Aim
Update the records below, changing every "pixels" to "px" and leaving everything else as it is.

Supplied records
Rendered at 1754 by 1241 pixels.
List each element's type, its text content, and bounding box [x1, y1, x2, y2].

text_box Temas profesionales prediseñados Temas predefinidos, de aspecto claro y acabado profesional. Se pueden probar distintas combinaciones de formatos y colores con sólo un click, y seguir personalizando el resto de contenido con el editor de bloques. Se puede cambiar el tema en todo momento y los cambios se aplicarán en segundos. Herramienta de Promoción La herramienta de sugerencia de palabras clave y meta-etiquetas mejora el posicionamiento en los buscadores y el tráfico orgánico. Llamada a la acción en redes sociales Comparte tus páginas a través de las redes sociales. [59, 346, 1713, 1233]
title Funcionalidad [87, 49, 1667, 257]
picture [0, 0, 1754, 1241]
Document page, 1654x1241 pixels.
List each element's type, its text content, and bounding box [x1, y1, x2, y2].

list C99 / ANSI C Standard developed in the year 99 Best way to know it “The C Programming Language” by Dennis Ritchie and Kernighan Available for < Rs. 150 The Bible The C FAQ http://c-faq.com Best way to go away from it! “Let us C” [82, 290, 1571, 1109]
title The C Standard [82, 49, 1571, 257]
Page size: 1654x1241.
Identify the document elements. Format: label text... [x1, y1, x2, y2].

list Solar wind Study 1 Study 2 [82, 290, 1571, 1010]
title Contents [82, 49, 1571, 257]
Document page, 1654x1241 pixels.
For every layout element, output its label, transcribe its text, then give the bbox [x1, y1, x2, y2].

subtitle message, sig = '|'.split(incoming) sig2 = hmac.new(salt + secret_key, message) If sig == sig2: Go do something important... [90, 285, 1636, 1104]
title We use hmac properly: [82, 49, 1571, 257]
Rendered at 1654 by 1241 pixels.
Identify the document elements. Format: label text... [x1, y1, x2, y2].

Written reply
Rendered at 1754 by 1241 px.
List each element's type, its text content, and bounding box [x1, y1, x2, y2].

text_box Temas profesionales prediseñados Temas predefinidos, de aspecto claro y acabado profesional. Se pueden probar distintas combinaciones de formatos y colores con sólo un click, y seguir personalizando el resto de contenido con el editor de bloques. Se puede cambiar el tema en todo momento y los cambios se aplicarán en segundos. Herramienta de Promoción La herramienta de sugerencia de palabras clave y meta-etiquetas mejora el posicionamiento en los buscadores y el tráfico orgánico. Llamada a la acción en redes sociales Comparte tus páginas a través de las redes sociales. [59, 346, 1713, 1233]
title Funcionalidad [87, 49, 1667, 257]
picture [0, 0, 1754, 1241]
Document page, 1654x1241 px.
List each element's type, its text content, and bounding box [x1, y1, x2, y2].

list C99 / ANSI C Standard developed in the year 99 Best way to know it “The C Programming Language” by Dennis Ritchie and Kernighan Available for < Rs. 150 The Bible The C FAQ http://c-faq.com Best way to go away from it! “Let us C” [82, 290, 1571, 1109]
title The C Standard [82, 49, 1571, 257]
Page size: 1654x1241.
Identify the document elements. Format: label text... [x1, y1, x2, y2].

list Solar wind Study 1 Study 2 [82, 290, 1571, 1010]
title Contents [82, 49, 1571, 257]
Document page, 1654x1241 px.
For every layout element, output its label, transcribe its text, then give the bbox [x1, y1, x2, y2].

subtitle message, sig = '|'.split(incoming) sig2 = hmac.new(salt + secret_key, message) If sig == sig2: Go do something important... [90, 285, 1636, 1104]
title We use hmac properly: [82, 49, 1571, 257]
Rendered at 1654 by 1241 px.
Identify the document elements. Format: label text... [x1, y1, x2, y2].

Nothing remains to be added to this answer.